O QUE FAZER - Indique se cada afirmação está de acordo com o texto sobre Duque e a agenda climática, respondendo sim ou não e citando literalmente o trecho que decide: (a) O governo colombiano concedeu entrevista ao Estadão. (b) Segundo o último relatório do IPCC, a Terra deve atingir 1,5ºC acima do nível pré-industrial já na década de 2030. (c) Francisco Vera Manazares tem 12 anos.

Segundo a ativista colombiana Laura Morales, da Citizen Climate Lobby, Duque faz marketing em cima de ações ambientais que partem da sociedade civil. “Alguns dos resultados que ele anuncia nunca passaram pelo governo e mesmo assim ele faz questão de dizer que são de sua gestão.” Procurado, o governo colombiano não atendeu a pedidos de entrevista do Estadão.
Ainda assim, aos olhos da comunidade internacional, Duque conseguiu conciliar suas convicções político-ideológicas com uma posição alinhada à postura exigida pela emergência climática já sentida nos diferentes cantos do planeta. Conforme o último relatório do IPCC, o painel de cientistas da ONU, A Terra está esquentando mais rápido do que era previsto e se prepara para atingir 1,5ºC acima do nível pré-industrial já na década de 2030, dez anos antes do que era esperado, o que vai gerar eventos climáticos extremos.
“Há alguns anos a Colômbia vem se destacando com uma série de reformas. Não por acaso entrou para OCDE e para a Otan, e o Brasil continua de fora”, diz a coordenadora do curso de Relações Internacionais da Anhembi-Morumbi, Helena Margarido Moreira. Para ela, durante a COP, o Brasil pareceu ensaiar um retorno à política ambiental anterior com anúncios como o fim da derrubada ilegal da floresta com prazo para acontecer e o acordo do metano, mas “não há nada diferente do que o governo Bolsonaro faz desde o início”, afirma, referindo-se às dúvidas da comunidade internacional sobre o cumprimento dos acordos.
LUTA PELO FUTURO
Um metro e trinta e cinco. Trinta e seis quilos. Óculos grossos e um moletom verde em que se lê: “Não há planeta B”. Francisco Vera Manazares, de 12 anos, é daqueles que outras crianças sempre seguiram na escola. Um dos primeiros da classe, conta a mãe, Ana María Manazares, suas “preocupações de menino” estão longe da escola, na pequena Villeta, a 100 km de Bogotá, na Colômbia. Tão distante que ele veio parar em Glasgow, a convite do programa Euroclima+, da União Europeia, para participar da COP-26, a conferência do clima.

Entradas do conjunto de dados:
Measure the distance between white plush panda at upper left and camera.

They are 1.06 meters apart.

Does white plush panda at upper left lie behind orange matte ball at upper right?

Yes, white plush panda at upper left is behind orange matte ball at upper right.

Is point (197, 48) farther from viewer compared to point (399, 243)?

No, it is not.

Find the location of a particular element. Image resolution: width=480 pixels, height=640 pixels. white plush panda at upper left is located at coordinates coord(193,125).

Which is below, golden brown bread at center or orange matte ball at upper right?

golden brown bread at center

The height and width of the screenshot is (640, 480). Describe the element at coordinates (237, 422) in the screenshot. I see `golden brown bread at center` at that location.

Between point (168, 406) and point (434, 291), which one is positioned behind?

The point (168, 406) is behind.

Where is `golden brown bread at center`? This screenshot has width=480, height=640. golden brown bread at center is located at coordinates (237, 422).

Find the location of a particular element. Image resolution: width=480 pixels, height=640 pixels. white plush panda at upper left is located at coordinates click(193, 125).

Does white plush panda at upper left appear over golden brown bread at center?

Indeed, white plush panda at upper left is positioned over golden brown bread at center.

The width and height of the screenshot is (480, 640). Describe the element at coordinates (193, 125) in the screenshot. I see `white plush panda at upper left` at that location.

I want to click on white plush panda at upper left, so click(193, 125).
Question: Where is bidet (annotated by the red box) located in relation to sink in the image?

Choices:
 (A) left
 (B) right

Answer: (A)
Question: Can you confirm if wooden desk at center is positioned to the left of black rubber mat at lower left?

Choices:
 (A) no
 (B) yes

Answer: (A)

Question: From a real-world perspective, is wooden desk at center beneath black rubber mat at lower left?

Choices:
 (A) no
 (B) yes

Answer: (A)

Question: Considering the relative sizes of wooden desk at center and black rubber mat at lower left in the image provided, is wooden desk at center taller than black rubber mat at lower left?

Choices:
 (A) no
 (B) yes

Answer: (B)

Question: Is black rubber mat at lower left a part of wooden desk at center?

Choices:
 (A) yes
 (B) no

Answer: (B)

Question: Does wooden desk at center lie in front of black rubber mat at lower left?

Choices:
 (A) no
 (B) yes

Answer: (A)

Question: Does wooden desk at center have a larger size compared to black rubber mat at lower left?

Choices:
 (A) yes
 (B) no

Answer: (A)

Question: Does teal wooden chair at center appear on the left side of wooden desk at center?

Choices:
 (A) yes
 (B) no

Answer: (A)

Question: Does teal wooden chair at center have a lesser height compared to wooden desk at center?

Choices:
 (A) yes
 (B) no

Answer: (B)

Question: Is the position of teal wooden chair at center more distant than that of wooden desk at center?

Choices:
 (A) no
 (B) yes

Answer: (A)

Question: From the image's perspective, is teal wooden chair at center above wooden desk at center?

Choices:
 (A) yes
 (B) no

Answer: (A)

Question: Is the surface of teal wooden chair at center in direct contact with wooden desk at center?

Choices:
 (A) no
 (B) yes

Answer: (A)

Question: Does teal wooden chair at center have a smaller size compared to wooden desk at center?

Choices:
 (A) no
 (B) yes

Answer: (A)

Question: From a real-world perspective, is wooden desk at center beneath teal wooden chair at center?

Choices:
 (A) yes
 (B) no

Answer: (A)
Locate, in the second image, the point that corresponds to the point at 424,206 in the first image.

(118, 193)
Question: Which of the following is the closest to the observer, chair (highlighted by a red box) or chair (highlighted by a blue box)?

RESOLUÇÃO DA TAREFA -
(a) Não: "Procurado, o governo colombiano não atendeu a pedidos de entrevista do Estadão."
(b) Sim: "se prepara para atingir 1,5ºC acima do nível pré-industrial já na década de 2030"
(c) Sim: "Francisco Vera Manazares, de 12 anos"